В открывшемся магазине продажа товаров строго регулировалась. Хлеб в нем был не всегда. Печенье и конфеты – только поштучно. Имелись спички, соль и сахар (отпускали по полкилограмма). На скудную зарплату много не купишь. Тетради для меня и других учеников покупали на рынке в Смоленске по 12 рублей (мамина месячная зарплата) за штуку.

Величайшей несправедливостью, если ее не воскресить, было бы мое незабытое за все прожитые годы, но умалчиваемое знание того, что не все возвратившиеся с войны односельчане смогли отмечать следующие дни Победы. Я вспоминаю пришедшего с войны своего далекого (по отцовской линии) родственника. С капитанскими погонами на кителе, увешанном орденами и медалями, среди которых была и медаль «За отвагу». Видел я его только несколько дней. Поинтересовался у мамы: «Почему я его больше не встречаю?» Скрывать правду она не стала: «Его ночью забрали!» И перечислила еще несколько имен тех, кого тоже «забрали». Кто их «забирал», не пояснила, а только горько вздохнула. Празднуя победу, об этом не принято было вспоминать.

Как я сейчас понимаю, их суждения о войне и о том, что ей предшествовало и последовало потом, не были полностью политкорректны. А боевые награды не защищали от уже забытой в наши дни действительности. В общей послевоенной суматохе их исчезновение оказывалось мало замечаемым, тем более что не у всех их оставались в живых родные и близкие. Горько, но не могу об этом не сказать, ведь и у меня «забрали» отца за два месяца до моего рождения.

Я храню документы о его трагической участи, напоминая о том, чтобы подобное не повторялось.
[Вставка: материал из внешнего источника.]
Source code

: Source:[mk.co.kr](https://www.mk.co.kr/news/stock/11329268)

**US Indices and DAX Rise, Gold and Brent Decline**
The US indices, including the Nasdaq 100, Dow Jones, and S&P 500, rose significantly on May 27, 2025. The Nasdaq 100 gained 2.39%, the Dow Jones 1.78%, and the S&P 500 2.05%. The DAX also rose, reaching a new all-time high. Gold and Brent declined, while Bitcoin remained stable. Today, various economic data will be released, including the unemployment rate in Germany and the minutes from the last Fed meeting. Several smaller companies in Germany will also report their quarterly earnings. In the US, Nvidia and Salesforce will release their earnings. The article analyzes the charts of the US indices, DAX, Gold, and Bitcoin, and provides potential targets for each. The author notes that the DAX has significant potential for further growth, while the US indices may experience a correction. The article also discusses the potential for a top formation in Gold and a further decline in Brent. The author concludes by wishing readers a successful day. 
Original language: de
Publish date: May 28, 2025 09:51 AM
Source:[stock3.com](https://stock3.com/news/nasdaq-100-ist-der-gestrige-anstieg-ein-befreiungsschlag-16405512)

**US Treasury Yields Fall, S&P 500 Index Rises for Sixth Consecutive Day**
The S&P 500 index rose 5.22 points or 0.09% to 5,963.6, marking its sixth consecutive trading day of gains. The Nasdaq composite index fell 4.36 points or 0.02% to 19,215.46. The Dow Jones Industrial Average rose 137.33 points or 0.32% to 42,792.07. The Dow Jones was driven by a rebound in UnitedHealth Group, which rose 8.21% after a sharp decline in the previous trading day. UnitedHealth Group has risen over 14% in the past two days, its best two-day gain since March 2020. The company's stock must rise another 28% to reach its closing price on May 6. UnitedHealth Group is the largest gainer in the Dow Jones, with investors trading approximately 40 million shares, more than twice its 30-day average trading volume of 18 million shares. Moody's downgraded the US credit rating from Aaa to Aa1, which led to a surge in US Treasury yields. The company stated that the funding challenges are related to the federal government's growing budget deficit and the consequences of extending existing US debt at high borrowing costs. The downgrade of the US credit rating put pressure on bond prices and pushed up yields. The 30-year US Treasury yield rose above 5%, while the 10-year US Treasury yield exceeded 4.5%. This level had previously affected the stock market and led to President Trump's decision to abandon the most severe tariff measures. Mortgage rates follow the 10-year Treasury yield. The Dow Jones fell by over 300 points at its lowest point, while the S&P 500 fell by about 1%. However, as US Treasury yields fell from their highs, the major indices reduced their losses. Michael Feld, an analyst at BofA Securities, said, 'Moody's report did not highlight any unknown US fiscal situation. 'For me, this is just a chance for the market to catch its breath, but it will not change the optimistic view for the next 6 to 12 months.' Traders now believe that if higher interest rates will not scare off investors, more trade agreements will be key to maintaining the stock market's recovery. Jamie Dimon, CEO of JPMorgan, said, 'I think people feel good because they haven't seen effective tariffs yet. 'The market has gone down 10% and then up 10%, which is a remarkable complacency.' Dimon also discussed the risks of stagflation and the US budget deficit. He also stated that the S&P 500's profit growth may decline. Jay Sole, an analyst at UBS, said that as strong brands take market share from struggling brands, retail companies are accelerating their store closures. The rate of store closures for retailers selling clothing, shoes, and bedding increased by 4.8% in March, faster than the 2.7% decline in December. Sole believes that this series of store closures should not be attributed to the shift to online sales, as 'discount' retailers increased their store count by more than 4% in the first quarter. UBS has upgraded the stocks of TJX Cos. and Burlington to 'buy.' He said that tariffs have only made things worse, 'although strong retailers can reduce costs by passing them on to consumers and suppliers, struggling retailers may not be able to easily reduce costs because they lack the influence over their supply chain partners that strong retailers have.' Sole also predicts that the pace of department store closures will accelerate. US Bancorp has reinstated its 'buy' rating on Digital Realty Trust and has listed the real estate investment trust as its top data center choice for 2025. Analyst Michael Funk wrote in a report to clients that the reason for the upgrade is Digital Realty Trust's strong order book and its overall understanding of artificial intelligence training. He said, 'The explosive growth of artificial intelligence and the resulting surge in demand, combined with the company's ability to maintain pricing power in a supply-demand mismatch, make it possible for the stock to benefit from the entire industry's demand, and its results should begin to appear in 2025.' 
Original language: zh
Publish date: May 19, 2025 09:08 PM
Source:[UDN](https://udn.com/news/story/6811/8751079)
Первый раз мой отец был осужден тройкой УГБ УНКВД Западной области 18.10.1937 года по статье 58 п. 10 УК РСФСР к десяти годам заключения за расхищение социалистической собственности, вредительство и контрреволюционную пропаганду. И повторно по этой же статье областным судом Еврейской автономной области 8–9 апреля 1941 года. По решению Смоленского областного суда от 29 мая 1958 года и по протесту прокурора РСФСР от 30 января 1957 года эти судимости были отменены за недоказанностью преступлений.

После отбытия срока наказания он был направлен в ссылку на поселение в Венгеровский район Новосибирской области. По решению прокуратуры, УМВД и УКГБ по Смоленской области от 6 июля 1954 года освобожден «в связи с неправильным применением к нему ссылки». И последняя строчка в документе: «Киселев Никифор Иосифович – реабилитирован». Хочется надеяться, что времена, когда судили неправедно и отправляли в ссылку, останутся только исторической реальностью.

В конце мая 1949 года мама, собрав нехитрые скудные пожитки и купив мне ботинки, которые я впервые надел, отправилась со мной к отцу по месту ссылки, потому что, как она выразилась, «вместе легче будет горе горевать». И там я впервые встретился с папой, не сломленным несправедливым судом, но искалеченным: с побитыми изувеченными ногами, гниющим левым плечом (туберкулез кости). По возвращению на Смоленщину ко всем его болезням добавился туберкулез и ишемическая болезнь сердца.

Как трудно ни жилось и трудно ни училось, Сибирь осталась в ностальгических воспоминаниях о ее просторах, природе и людях. Об этом может быть особый разговор. Замечу только, что война сопровождала нас и там. В деревню Морозово, где мы поселились, домой вернулся только один солдат. Поседевшая женщина, у которой я квартировал в последний год учебы в Шипицинской школе, в один день получила «похоронки» на мужа и шесть сыновей. Такой ценой вот добывалась победа!